Cilostazol, a type III phosphodiesterase inhibitor, enhances vasodilation and reduces platelet aggregation. Since 1999 when cilostazol was approved for the treatment of intermittent claudication, multiple randomly controlled trials have been done to review its efficacy and safety. Thompson and associates performed a meta-analysis of data from eight multicenter, randomized, double-blind, placebo-controlled trials looking at the safety and efficacy of cilostazol.
All trials included patients 40 years or older with moderate to severe intermittent claudication for at least six months and used exercise treadmill testing to measure patient response to treatment. The pain from claudication had to cause participants to slow the speed of their walking or to stop walking. Patients were excluded from participation if they had ischemic pain at rest or another medical condition that prevented their participation in all phases of the study, or if they were taking more than 81 mg per day of aspirin or more than 1,200 mg per day of ibuprofen, or taking an anticoagulant. Patients in the studies received cilostazol, pentoxifylline, or placebo. The primary end point was maximal walking distance.
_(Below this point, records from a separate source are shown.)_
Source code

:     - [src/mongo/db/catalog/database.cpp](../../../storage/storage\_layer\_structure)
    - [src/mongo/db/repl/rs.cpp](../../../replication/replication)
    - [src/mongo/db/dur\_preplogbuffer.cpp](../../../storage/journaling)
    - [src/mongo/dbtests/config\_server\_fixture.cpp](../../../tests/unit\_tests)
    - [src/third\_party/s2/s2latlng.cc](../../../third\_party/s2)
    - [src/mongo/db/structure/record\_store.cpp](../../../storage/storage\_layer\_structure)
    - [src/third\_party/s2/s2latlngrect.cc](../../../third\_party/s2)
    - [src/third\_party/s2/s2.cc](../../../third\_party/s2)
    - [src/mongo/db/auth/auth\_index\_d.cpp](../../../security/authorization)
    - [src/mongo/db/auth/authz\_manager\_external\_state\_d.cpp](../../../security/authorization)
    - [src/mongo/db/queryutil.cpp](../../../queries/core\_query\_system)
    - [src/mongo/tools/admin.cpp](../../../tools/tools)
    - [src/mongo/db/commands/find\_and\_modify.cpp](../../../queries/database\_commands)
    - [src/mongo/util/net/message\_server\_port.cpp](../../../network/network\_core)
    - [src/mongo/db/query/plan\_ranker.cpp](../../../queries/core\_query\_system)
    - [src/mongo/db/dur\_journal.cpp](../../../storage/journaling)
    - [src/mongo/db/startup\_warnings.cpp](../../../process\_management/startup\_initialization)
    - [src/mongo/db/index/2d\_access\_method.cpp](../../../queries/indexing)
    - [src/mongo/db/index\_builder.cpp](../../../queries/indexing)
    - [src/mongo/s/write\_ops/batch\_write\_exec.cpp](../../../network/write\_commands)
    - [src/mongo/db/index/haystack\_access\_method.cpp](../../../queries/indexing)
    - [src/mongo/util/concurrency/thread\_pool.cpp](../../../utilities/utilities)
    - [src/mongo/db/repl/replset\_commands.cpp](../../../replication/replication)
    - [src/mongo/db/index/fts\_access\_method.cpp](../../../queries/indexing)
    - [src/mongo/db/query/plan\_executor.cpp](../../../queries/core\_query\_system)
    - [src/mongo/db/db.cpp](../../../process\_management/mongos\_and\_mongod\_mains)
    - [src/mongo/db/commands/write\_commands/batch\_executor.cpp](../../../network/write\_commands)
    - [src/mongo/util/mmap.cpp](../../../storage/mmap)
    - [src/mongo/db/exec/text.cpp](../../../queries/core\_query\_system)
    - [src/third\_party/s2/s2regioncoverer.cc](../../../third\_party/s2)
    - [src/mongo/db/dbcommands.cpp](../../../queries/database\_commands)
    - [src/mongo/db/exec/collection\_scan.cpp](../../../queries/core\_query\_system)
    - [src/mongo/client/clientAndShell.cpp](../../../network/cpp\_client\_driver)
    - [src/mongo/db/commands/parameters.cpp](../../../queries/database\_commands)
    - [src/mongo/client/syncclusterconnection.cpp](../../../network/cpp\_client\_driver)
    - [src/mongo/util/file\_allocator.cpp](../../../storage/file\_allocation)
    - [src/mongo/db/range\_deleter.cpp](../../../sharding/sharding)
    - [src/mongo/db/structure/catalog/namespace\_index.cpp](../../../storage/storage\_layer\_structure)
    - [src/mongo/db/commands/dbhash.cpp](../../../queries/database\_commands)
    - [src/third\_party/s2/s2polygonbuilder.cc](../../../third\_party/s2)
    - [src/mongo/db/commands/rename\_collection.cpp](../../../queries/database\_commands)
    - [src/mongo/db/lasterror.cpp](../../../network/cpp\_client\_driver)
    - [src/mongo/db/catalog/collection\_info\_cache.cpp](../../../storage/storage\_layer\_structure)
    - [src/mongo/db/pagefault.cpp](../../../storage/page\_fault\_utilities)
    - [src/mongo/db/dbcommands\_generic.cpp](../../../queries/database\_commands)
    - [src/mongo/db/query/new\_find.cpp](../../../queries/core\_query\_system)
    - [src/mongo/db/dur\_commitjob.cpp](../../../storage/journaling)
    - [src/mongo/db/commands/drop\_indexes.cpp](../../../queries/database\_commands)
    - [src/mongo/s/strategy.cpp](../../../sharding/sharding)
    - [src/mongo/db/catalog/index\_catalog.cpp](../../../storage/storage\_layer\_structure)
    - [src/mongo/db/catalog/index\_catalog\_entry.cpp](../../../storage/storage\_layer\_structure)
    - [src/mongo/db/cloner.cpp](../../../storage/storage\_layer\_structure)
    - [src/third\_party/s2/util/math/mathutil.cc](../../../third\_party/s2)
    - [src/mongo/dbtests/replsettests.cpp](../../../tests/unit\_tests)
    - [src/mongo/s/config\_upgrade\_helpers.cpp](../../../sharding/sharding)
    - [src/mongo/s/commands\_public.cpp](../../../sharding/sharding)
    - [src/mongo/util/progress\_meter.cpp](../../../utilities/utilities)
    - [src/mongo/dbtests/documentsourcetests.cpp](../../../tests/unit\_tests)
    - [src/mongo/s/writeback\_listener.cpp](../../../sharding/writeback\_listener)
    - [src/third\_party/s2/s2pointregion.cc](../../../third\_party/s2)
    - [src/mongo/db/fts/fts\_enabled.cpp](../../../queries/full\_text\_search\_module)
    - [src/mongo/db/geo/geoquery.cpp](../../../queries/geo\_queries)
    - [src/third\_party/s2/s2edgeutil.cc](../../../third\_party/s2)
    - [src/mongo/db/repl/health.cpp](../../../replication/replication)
In six of the eight trials, cilostazol improved maximal walking distance significantly more than placebo. Pentoxifylline was used in two studies and was not associated with a significant improvement in maximal walking distance. Plasma levels of high-density lipoprotein cholesterol increased by 12.8 percent, and triglyceride levels decreased by 15.8 percent. The physical function subscale of the SF-36 quality-of-life scale revealed significant improvement of perceived physical functioning with cilostazol treatment. The most frequent adverse events noted with cilostazol treatment included headache, diarrhea, abnormal stools, rhinitis, and peripheral edema.
The authors conclude that cilostazol, in a dosage of 50 or 100 mg taken twice daily, significantly increases maximal walking distance and pain-free walking distance when compared with placebo or pentoxifylline. Use of quality-of-life subscales appears to demonstrate improvements in some quality-of-life measures with treatment. There is some advantage to the 100-mg, twice-daily cilostazol dose compared with the 50-mg dose. Both dosages are generally well tolerated. Cessation of cilostazol treatment results in a decline in benefits within several weeks.